__What is needed__
Format the records as a Markdown table with two columns, n for the row number and Line for the line itself, starting at the line that contains "Furthermore" and ending at the line that contains "ussian, Kyrgyz, and". Skip blank lines, and leave the pictures out of the answer.

....

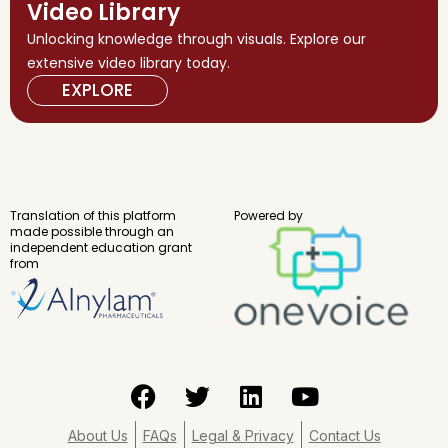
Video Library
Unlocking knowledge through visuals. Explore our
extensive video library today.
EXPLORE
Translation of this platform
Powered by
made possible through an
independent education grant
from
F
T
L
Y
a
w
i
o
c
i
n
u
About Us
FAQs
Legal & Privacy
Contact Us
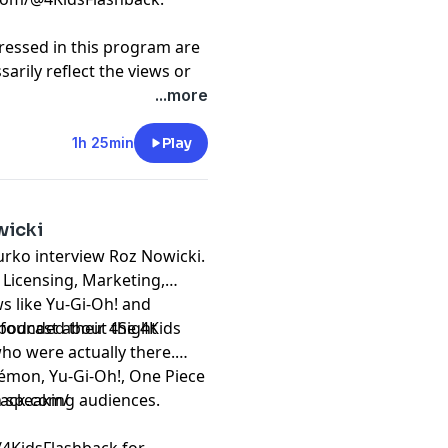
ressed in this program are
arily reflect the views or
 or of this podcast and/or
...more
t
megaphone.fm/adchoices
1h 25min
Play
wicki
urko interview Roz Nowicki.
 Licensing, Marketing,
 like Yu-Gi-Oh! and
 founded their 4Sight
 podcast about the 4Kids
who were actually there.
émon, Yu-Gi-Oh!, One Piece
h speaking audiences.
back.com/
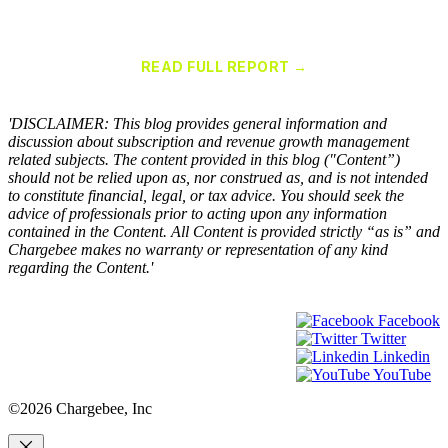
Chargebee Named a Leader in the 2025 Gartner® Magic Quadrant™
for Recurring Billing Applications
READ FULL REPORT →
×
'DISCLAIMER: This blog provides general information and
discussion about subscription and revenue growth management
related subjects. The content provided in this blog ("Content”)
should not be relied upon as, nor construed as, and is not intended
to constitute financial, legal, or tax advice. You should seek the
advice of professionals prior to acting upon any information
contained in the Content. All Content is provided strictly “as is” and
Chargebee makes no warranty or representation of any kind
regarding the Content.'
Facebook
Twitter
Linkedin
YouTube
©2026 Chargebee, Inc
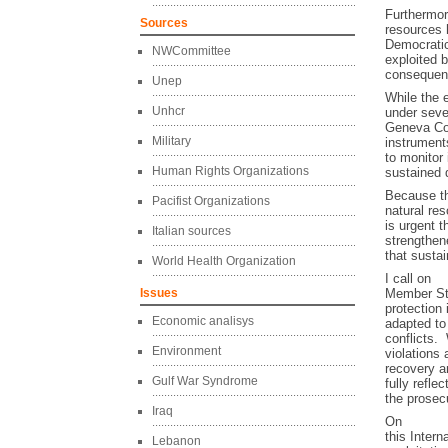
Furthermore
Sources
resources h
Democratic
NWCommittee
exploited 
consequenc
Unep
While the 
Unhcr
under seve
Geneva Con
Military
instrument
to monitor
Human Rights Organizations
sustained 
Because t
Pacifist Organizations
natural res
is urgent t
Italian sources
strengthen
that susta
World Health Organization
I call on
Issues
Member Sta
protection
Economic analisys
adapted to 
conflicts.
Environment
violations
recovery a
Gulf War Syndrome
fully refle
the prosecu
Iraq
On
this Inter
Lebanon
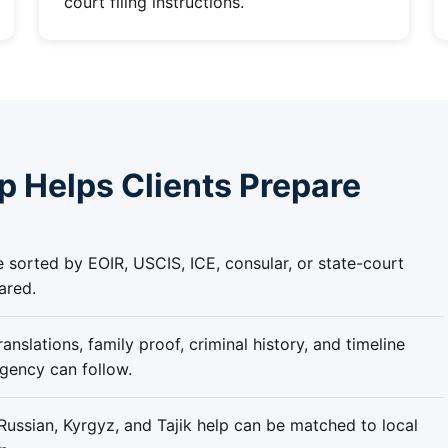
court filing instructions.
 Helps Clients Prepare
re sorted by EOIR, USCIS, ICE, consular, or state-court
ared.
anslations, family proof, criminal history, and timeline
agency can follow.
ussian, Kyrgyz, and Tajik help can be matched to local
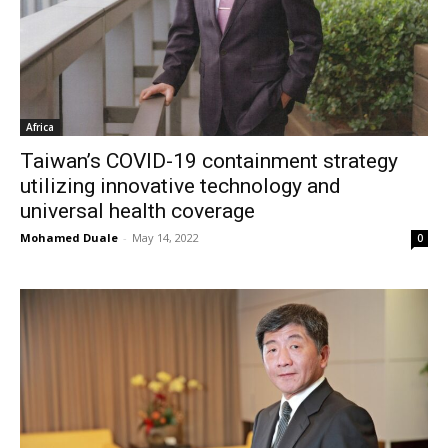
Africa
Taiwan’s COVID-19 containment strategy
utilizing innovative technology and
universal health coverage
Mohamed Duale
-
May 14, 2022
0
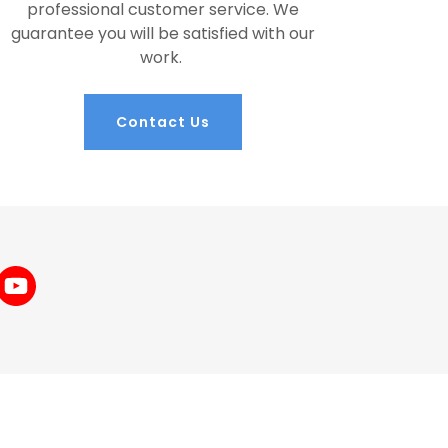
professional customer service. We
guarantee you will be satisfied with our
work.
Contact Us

....

__Reply__
| n | Line |
|---|---|
| 1 | Furthermore |
| 2 | Sources |
| 3 | resources h |
| 4 | Democratic |
| 5 | NWCommittee |
| 6 | exploited  |
| 7 | consequenc |
| 8 | Unep |
| 9 | While the  |
| 10 | Unhcr |
| 11 | under seve |
| 12 | Geneva Con |
| 13 | Military |
| 14 | instrument |
| 15 | to monitor |
| 16 | Human Rights Organizations |
| 17 | sustained  |
| 18 | Because t |
| 19 | Pacifist Organizations |
| 20 | natural res |
| 21 | is urgent t |
| 22 | Italian sources |
| 23 | strengthen |
| 24 | that susta |
| 25 | World Health Organization |
| 26 | I call on |
| 27 | Issues |
| 28 | Member Sta |
| 29 | protection |
| 30 | Economic analisys |
| 31 | adapted to  |
| 32 | conflicts. |
| 33 | Environment |
| 34 | violations |
| 35 | recovery a |
| 36 | Gulf War Syndrome |
| 37 | fully refle |
| 38 | the prosecu |
| 39 | Iraq |
| 40 | On |
| 41 | this Inter |
| 42 | Lebanon |
| 43 | court filing instructions. |
| 44 |  Helps Clients Prepare |
| 45 | re sorted by EOIR, USCIS, ICE, consular, or state-court |
| 46 | ared. |
| 47 | anslations, family proof, criminal history, and timeline |
| 48 | agency can follow. |
| 49 | ussian, Kyrgyz, and Tajik help can be matched to local |